## Your objective
From the material below, list every line containing "ocean".

_____

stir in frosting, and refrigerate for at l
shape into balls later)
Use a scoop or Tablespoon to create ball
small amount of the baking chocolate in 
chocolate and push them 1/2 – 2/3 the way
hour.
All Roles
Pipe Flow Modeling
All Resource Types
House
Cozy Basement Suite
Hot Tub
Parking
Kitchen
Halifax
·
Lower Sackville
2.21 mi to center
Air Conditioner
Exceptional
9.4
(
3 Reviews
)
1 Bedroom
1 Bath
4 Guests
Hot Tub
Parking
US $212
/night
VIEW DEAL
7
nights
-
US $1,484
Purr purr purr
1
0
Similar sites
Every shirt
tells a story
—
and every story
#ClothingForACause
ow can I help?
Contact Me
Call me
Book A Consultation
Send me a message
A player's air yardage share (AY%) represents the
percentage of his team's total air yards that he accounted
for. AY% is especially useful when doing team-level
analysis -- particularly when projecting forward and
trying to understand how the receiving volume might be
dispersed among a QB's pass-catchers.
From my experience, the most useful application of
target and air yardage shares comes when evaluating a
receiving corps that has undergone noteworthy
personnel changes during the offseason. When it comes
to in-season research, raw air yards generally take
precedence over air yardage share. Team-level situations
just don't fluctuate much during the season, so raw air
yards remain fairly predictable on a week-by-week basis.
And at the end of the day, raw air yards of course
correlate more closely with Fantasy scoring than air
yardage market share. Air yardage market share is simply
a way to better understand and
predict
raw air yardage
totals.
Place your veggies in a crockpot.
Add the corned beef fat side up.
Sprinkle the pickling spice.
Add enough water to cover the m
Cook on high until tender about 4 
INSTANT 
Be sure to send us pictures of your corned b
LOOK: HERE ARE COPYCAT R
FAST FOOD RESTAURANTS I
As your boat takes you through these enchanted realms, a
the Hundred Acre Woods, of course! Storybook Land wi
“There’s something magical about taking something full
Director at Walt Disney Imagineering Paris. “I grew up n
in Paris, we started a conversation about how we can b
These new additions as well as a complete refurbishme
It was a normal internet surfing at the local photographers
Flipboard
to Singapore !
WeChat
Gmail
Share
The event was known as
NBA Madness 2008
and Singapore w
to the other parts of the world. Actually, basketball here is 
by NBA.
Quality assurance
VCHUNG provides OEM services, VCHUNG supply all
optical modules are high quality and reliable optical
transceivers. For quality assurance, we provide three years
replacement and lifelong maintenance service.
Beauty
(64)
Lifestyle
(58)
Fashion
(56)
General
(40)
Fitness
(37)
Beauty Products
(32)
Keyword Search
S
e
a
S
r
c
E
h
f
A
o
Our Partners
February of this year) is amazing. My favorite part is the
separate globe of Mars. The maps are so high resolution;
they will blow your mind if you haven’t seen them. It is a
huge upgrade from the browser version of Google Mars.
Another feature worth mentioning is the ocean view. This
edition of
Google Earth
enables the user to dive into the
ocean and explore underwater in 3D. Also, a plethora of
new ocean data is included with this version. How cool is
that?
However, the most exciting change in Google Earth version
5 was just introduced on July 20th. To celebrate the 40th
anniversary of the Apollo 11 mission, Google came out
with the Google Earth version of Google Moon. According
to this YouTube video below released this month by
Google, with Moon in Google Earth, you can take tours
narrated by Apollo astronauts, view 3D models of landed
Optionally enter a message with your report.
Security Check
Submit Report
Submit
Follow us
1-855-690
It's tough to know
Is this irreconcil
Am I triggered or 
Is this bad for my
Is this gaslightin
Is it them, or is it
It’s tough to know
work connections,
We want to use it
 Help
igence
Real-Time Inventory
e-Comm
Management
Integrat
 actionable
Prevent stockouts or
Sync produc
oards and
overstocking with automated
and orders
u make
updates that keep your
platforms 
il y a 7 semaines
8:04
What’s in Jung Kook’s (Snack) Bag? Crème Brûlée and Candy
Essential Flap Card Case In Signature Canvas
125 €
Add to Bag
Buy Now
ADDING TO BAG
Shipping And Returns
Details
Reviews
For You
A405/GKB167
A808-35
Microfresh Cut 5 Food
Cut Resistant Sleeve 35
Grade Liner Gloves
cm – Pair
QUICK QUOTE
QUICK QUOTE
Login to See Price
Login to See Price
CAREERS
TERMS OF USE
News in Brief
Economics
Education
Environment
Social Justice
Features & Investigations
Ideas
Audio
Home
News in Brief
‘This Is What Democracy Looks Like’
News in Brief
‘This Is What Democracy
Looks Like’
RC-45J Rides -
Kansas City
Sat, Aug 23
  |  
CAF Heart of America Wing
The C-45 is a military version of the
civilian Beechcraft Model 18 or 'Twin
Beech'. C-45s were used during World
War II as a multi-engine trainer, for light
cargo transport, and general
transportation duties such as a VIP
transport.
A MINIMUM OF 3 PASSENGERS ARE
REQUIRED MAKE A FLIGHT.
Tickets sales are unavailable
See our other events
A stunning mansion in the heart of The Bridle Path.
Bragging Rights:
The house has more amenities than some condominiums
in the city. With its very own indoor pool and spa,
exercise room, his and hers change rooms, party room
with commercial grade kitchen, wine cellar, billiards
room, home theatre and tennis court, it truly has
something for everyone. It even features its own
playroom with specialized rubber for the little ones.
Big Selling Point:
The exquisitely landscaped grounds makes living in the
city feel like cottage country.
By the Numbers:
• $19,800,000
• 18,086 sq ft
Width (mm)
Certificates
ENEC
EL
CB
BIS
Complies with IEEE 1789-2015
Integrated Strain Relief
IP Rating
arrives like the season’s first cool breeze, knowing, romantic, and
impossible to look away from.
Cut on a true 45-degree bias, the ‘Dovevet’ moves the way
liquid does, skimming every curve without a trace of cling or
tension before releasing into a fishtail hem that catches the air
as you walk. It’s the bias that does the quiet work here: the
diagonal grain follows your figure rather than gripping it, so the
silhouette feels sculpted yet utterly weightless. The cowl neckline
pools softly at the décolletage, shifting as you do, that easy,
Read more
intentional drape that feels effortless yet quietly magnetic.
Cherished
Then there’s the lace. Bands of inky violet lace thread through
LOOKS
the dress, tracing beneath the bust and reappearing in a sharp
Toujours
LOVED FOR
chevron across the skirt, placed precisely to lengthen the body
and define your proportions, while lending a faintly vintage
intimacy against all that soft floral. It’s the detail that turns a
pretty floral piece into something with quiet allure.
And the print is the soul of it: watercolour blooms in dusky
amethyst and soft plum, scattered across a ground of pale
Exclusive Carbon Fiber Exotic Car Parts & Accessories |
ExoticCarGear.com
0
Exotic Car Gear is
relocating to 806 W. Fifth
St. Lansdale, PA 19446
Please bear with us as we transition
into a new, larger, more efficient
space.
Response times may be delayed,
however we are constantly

_____

## Answer to this exercise
Another feature worth mentioning is the ocean view. This
ocean and explore underwater in 3D. Also, a plethora of
new ocean data is included with this version. How cool is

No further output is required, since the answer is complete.